Background The Loess Plateau, one of the most severe soil erosive areas in the world, is discharging large amounts of sediment to the Yellow River, resulting in serious sedimentation of the downstream channel. Assessing the relationships between rainfall, runoff, and sediment in the watershed may provide critical insights for understanding hydrological and soil erosion processes which are vital to sustainable management of watershed. This study attempts to analyze characteristics of runoff and sediment yield and their relationship with different rainfall patterns in the Yangjiagou watershed on the tableland-gully region of the Loess Plateau.

Methods This study applied the K-means clustering method and discriminant analysis method, and the rainfall events were classified using the runoff and sediment load data of the 184 rainfall events in the Yangjiagou watershed during 1981-2010. The power function was used to analyze the relationship of runoff and sediment.

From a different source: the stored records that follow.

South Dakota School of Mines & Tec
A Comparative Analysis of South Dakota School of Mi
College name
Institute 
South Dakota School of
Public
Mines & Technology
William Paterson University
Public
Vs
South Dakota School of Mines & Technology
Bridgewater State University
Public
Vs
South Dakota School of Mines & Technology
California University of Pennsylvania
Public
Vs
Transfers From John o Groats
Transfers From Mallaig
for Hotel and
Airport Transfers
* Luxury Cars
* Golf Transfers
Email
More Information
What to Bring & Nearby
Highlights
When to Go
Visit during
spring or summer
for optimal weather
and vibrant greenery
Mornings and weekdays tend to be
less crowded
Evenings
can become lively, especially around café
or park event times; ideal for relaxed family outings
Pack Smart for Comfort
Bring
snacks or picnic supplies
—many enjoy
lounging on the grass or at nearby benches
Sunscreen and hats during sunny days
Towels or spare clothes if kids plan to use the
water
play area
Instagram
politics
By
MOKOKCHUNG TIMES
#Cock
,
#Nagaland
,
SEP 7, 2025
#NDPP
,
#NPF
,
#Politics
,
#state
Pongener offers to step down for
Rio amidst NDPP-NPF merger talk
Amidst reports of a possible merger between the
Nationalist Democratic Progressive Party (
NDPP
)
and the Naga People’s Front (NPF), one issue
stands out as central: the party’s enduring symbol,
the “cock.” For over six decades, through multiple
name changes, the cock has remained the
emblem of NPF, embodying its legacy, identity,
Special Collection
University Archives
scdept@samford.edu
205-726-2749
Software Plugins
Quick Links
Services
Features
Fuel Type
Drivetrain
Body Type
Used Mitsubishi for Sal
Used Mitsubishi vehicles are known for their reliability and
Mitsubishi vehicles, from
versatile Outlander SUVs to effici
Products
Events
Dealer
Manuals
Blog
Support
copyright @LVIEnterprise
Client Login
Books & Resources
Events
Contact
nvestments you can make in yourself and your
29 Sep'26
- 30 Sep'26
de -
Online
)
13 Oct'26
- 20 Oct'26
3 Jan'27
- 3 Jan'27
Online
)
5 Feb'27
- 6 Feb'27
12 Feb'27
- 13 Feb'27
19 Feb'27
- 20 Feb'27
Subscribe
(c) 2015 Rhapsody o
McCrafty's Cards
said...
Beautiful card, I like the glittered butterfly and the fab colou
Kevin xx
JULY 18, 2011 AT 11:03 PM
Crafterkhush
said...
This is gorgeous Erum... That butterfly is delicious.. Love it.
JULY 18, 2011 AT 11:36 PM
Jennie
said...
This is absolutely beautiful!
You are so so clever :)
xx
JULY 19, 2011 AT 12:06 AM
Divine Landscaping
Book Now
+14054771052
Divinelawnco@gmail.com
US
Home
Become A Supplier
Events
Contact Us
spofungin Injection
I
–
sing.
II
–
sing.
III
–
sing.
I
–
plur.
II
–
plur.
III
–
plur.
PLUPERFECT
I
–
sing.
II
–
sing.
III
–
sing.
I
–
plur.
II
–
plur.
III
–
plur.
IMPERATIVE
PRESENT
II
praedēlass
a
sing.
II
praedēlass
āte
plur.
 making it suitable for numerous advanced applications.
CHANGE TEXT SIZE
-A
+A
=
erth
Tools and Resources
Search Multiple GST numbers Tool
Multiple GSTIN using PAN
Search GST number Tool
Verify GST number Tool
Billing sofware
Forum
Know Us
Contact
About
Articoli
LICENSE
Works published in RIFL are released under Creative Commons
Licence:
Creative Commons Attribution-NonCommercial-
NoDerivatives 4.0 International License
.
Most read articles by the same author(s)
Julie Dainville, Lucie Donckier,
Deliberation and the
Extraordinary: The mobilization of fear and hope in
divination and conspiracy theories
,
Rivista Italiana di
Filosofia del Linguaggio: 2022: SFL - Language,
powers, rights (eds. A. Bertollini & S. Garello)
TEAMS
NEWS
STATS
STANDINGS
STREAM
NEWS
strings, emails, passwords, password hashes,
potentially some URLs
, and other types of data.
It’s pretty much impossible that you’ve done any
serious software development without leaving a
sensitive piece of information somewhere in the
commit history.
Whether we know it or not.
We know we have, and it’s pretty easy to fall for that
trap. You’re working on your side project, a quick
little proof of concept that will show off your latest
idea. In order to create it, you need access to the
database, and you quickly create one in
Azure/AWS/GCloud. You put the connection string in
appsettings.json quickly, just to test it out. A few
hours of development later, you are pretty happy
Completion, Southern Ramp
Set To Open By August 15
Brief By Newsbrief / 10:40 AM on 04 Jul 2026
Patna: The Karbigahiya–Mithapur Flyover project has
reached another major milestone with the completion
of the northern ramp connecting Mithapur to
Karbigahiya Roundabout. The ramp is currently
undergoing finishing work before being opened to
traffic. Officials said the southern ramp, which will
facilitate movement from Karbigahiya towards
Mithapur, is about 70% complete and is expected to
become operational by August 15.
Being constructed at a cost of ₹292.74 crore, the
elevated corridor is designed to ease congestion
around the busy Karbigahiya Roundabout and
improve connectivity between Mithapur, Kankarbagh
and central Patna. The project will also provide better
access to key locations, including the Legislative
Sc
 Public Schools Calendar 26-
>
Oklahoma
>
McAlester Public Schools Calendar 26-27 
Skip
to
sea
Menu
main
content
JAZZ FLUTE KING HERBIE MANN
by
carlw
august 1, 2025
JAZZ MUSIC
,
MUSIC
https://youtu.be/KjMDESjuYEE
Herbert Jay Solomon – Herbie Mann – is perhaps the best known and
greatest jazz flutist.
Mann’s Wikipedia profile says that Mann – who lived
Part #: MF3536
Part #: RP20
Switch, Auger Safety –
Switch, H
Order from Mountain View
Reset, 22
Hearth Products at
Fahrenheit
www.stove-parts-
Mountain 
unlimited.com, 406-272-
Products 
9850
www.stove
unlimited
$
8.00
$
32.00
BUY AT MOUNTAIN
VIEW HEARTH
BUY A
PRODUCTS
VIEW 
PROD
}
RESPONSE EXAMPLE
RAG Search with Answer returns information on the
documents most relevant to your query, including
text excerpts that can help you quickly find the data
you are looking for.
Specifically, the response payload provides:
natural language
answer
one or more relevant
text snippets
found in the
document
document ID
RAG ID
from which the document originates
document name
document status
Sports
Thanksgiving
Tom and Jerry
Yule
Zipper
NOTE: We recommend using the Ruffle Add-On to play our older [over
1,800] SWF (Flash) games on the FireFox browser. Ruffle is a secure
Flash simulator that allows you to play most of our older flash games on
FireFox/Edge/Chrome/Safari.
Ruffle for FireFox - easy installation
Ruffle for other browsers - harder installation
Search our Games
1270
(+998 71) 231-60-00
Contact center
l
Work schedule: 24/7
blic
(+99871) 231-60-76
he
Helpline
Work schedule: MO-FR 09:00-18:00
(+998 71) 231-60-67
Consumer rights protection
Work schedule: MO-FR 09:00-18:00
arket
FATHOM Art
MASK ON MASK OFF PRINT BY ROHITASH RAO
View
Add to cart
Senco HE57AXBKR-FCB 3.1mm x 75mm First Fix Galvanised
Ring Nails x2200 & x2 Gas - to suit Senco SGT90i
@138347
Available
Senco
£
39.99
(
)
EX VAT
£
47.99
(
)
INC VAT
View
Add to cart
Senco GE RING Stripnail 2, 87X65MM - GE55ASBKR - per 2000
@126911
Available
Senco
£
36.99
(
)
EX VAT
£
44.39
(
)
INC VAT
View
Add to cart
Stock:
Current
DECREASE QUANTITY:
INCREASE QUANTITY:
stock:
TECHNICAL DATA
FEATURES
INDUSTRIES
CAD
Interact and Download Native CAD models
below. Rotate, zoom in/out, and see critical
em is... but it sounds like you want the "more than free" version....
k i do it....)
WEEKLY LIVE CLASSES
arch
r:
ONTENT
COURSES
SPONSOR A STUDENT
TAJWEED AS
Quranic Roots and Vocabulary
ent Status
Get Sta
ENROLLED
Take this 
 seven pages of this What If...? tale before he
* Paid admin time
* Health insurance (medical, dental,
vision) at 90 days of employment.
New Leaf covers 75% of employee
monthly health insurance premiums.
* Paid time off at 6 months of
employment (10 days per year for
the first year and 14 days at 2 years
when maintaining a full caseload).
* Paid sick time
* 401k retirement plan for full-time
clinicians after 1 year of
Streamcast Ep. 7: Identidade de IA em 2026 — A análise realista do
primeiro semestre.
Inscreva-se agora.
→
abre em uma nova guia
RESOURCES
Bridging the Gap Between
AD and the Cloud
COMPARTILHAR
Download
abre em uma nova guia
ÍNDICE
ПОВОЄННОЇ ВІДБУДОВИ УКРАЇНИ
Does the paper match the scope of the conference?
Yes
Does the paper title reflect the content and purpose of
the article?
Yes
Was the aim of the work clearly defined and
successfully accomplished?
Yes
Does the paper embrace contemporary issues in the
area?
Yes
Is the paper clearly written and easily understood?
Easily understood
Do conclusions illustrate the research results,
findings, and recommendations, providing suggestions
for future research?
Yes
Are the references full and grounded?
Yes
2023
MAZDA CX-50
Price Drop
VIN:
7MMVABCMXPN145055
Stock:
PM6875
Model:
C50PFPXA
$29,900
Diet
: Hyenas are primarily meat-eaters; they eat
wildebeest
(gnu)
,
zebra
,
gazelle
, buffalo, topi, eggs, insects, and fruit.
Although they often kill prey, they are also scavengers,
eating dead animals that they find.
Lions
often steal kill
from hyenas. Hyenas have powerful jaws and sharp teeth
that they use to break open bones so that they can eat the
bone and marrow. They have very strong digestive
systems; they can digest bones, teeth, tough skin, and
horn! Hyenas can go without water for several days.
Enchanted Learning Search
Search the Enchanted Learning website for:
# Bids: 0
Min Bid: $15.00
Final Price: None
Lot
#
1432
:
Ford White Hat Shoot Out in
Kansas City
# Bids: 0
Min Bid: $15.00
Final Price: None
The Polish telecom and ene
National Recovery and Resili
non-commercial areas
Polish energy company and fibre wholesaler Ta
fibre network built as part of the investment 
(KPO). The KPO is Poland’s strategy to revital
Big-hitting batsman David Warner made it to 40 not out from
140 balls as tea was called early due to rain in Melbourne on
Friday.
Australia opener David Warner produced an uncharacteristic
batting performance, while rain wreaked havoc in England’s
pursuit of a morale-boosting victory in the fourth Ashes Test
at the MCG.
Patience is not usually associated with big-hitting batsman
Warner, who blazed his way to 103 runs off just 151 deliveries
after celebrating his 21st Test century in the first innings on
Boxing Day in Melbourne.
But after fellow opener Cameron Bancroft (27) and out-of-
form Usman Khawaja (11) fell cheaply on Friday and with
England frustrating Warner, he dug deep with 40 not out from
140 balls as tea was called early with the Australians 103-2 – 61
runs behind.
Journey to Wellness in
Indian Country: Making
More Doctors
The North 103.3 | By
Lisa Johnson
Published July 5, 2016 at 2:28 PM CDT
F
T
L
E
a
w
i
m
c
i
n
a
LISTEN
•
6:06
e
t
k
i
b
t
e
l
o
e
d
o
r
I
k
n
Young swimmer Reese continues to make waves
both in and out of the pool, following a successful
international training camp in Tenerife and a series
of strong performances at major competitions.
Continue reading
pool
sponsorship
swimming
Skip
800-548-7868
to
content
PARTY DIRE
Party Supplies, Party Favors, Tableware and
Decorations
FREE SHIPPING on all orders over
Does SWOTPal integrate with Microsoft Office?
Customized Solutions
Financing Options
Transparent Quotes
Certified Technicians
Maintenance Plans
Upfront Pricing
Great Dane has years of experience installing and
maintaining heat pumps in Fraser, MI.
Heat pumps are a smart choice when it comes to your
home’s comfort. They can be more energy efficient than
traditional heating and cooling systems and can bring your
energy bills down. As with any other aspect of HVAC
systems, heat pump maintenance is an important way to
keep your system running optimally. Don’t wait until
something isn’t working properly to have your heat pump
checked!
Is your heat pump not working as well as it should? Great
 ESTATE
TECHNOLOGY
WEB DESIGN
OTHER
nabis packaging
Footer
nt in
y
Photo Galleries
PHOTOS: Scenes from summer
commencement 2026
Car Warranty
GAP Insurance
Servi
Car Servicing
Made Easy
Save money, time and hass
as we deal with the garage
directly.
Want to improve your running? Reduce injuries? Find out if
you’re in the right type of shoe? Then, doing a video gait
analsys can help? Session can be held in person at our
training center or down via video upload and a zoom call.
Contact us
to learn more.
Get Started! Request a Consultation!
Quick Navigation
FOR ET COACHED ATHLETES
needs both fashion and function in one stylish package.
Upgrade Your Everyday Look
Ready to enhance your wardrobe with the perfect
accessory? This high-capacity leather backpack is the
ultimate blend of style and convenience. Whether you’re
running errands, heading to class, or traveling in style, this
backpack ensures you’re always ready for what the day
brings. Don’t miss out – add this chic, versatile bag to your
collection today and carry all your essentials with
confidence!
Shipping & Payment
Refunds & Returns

Results Annual runoff and sediment load demonstrated significant decreasing trend (P < 0.01). Average annual value of the runoff and sediment load decreased by 50.32% and 55.64% in 1990-2010 compared to those during 1981-1989, respectively. The rainfall events were divided into three patterns. Pattern A was characterized by low rainfall amount (13.30-29.20 mm), medium duration (4.00-12.63 h) and medium rainfall intensity (1.80-5.00 mm/h). It included 149 rainfall events, accounting for 81% of the total rainfall events. Pattern B comprised of 32 rainfall events, accounting for 17%, which were characterized by high rainfall amount (48.73-75.05 mm), long duration (24.38-38.31 h) and low rainfall intensity (1.32-2.73 mm/h). Only 3 rainfall events belonged to pattern C, accounting for 2% of the total, and was characterized by medium rainfall amount (15.45-60.85 mm), short duration (0.57-4.40 h) and heavy rain intensity (27.65-38.60 mm/h). Pattern A was major rainfall pattern in the studied watershed, pattern B was similar to pattern A, and pattern C was extreme rainfall events. The proportions of the accumulated rainfall, runoff and sediment load among different rainfall patterns followed the order: pattern A>pattern B>pattern C. The runoff and sediment yield were mainly contributed by pattern A. The relationship of runoff and sediment transport modulus was well fitted by the power function with the best fit of pattern.

Conclusions The results reveal the basic characteristics of runoff and sediment yield for different rainfall patterns. Different rainfall patterns cause strong impact on runoff and sediment yield, and there was the strongest runoff and sediment yield capacity in pattern C, followed by pattern A and B. Decreased rainfall and increased vegetation cover result in the reduction of runoff and sediment yield in the studied watershed. The rainfall amount, duration and intensity significantly affect runoff and sediment yield.